I love data, I love the benefits that data analysis offers, and I love the concept of large amounts of data being massaged, queried, and providing insights through a whole new set of technical innovations – and there are many in data right now. In fact I believe that this year has probably been the largest year for VC investments in database technologies in a really, really long time (Recent VC investment in NoSQL companies; Neotech $10.6m, Datastax $11m, 10Gen $20m, Couchbase $14m + all the $ in big data, BI and analytics)
Of course the concept of data-driven business accompanies all the excitement around data, big data, and new innovations to drive insights. Who wouldn’t want to be data-driven – right? But I believe that many companies may suffer from a very nuanced, but very important difference between being data-driven and using data to prove assumptions and support an already biased conclusion. To be more specific; are you using data to inform which decisions to make or have you already made a decision and simply looking for data to prove your assumptions? The latter is, unfortunately far more common.

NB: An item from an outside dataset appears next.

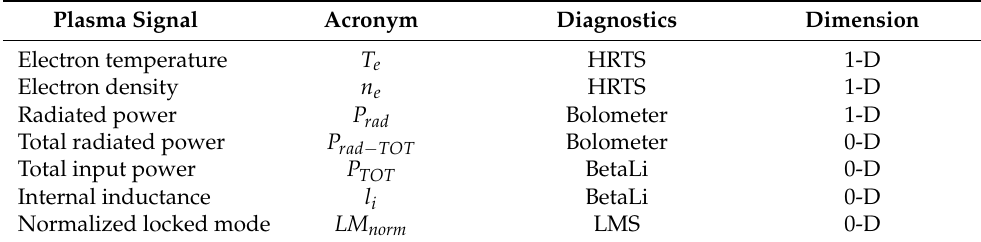
Table 1. Diagnostic signals, acronyms, and units. Plasma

It is natural for us to want to find data that supports our conclusions, but does it create a situation where we become overly biased and unable to interpret the data properly because we are fixated on wanting to prove a point. The other issue is that data, by its very nature, is interpretive and can be used to support often conflicting positions. For example you often see percentage of adoption statistics used in analysts or vendor reports to prove momentum or the lack thereof; what exactly does 38% of those surveyed are planning to investigate using cloud-computing technologies? Or 47% of enterprise laptops run out of date anti-virus engines – is this good, or bad…you could easily make a case for both sides using the same data set and that, coupled with our humanness, is ultimately the challenge with data analysis positively impacting the business.
The bottom line is to ensure that interpreting results leads to information, knowledge and wisdom vs. simply using data to prove a point against a biased assumption.
This is spot on. This effect (there is probably a name to it) is common and reaches beyond information security. It is easy to be trapped in this tautology ourselves.The only way I have seen this to consistently address this issue is by using heterogeneous team interpret the data.